_TEXT EXCERPT_
Project Update: 19 January 2019

Dear Backers,

Thirteen compound analogues of a scaffold from a lead hit were purchased. The same compounds were shipped to my collaborator at New York University, School of Medicine where she will perform biological testing.

There were a couple of changes to the project that I want to mention. Originally we were going to test both glucose kinases (i.e. hexokinase and glucokinase) in Trypanosoma cruzi parasites. However, we decided to not work with the T. cruzi hexokinase anymore for this particular project. Instead, we already expressed and purified T. cruzi glucokinase and we are in the process of expressing and purifying Homo sapiens hexokinase IV (HsHxKIV). The first two photos below show the over-expression work we have recently completed in the lab for HsHxKIV. This change was made to see how well a compound could inhibit TcGlcK vs. HsHxKIV in selectivity. The final change made in the project was that in addition to observing the T. cruzi biological testing, we will also look at how well compounds work in the biological testing of Leishmania parasites, particularly the species L. amazonensis. Leishmania protozoa are another trypanosomatid parasite but cause severe skin infections. This parasite also contains a glucokinase that has a 44% overall sequence identity to that of TcGlcK (see the 3rd photo).

_EXCERPTED RECORDS_
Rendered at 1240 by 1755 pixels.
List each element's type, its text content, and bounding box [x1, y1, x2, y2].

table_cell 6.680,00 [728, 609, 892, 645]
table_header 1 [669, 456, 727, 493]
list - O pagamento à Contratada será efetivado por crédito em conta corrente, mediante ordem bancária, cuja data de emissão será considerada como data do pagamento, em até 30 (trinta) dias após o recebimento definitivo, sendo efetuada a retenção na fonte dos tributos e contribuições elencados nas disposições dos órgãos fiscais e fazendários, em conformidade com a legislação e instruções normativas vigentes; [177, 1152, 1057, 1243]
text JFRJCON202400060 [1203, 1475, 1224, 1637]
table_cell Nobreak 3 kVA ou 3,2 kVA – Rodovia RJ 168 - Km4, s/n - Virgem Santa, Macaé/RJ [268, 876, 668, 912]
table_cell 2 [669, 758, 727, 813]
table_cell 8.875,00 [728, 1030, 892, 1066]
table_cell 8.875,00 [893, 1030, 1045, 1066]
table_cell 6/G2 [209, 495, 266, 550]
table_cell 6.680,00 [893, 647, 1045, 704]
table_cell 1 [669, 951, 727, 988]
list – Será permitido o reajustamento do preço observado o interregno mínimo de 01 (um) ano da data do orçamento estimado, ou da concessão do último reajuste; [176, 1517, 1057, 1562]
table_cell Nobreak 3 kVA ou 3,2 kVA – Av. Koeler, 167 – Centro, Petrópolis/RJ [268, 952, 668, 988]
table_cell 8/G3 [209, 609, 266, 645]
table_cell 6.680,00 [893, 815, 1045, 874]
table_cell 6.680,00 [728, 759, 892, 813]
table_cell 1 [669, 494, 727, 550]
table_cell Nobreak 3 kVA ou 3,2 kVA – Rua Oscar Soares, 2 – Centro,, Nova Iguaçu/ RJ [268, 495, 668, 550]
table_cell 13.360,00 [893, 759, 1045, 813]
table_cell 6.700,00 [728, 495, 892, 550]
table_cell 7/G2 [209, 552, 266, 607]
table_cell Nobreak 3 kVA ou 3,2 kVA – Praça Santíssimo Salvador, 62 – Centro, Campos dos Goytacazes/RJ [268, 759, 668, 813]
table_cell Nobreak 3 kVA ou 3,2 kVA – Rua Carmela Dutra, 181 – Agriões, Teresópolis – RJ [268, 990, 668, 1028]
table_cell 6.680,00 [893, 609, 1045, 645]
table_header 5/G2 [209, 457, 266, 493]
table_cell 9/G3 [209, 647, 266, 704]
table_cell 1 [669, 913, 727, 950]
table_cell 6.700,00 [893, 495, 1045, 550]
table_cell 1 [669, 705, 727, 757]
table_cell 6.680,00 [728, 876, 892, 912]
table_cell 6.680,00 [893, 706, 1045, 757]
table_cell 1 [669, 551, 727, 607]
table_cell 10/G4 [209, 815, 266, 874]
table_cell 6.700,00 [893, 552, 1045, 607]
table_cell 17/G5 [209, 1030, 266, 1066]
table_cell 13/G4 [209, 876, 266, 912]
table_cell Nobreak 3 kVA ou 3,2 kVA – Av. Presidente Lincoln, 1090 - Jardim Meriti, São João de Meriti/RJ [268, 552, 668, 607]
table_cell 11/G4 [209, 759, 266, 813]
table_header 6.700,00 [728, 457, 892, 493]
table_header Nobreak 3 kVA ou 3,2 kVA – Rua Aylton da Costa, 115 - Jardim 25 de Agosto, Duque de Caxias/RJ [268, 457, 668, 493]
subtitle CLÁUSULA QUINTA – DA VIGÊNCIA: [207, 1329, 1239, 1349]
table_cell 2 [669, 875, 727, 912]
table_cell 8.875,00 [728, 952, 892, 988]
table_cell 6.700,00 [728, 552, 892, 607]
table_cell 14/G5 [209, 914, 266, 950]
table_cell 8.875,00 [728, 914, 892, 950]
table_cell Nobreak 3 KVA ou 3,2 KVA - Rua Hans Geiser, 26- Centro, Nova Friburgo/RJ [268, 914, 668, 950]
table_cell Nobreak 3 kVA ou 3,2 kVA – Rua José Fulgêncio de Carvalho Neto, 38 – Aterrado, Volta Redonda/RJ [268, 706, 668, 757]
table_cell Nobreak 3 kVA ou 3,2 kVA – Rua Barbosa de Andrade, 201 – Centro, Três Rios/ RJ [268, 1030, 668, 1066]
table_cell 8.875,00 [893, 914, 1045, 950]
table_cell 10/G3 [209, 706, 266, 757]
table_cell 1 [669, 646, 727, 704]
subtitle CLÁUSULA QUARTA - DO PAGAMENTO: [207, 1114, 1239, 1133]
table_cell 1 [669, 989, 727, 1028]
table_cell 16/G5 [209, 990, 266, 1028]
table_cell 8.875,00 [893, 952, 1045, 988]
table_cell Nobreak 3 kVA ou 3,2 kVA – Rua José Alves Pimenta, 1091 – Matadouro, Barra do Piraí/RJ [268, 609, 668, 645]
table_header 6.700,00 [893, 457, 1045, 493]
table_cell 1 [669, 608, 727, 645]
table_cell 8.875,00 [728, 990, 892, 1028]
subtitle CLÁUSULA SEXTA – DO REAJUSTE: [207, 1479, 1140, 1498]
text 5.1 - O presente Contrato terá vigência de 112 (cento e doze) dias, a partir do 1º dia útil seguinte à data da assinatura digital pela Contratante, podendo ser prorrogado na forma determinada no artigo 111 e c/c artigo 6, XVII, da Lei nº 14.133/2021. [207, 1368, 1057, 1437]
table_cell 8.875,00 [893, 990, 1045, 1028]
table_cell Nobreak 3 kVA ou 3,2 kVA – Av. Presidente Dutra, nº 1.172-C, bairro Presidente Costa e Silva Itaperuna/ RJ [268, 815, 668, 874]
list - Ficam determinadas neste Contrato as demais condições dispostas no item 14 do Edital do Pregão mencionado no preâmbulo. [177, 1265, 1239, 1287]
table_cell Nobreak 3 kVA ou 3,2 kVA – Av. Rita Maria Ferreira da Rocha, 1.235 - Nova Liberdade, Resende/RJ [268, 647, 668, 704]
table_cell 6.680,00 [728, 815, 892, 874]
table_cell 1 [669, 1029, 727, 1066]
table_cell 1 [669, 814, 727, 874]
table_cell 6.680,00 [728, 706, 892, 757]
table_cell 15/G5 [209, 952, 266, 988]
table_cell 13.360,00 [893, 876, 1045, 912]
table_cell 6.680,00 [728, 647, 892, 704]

_PARTS OF THE EXERCISE_
1. According to the project update, what percentage of overall sequence identity does the Leishmania glucokinase share with TcGlcK?
2. Pick up the project update on the glucokinase inhibitor work at the point where it stops, and continue it in the same voice.

_LIST OF ANSWERS_
1. 44%

2.
We should hear back in a month or so from now on the biological testing versus both parasites. For enzyme assays, once the HsHxKIV is purified, we will run the primary screens using TcGlcK and HsHxKIV. This will take place in early February.

Yours Truly,

Dr. Edward D'Antonio

 

This is a 5-mL culture of E. coli that over-expresses the enzyme H. sapiens hexokinase IV.

 

Protein over-expression time point to inoculate flasks containing 500 mL of E. coli media using 5-mL E. coli starter cultures.

 

Structure-based sequence alignment of L. braziliensis glucokinase (PDB entry 6EDI; Buechner et al., 2019) vs. T. cruzi glucokinase (PDB entry 5BRD; D'Antonio et al., 2015). The overall sequence identity is 44% based on this alignment.

References

Buechner, G. S., Millington, M. E., Perry, K., and D'Antonio, E. L. (2019) The crystal structure of glucokinase from Leishmania braziliensis. Mol. Biochem. Parasitol. 227, 47-52. DOI: 10.1016/j.molbiopara.2018.12.002.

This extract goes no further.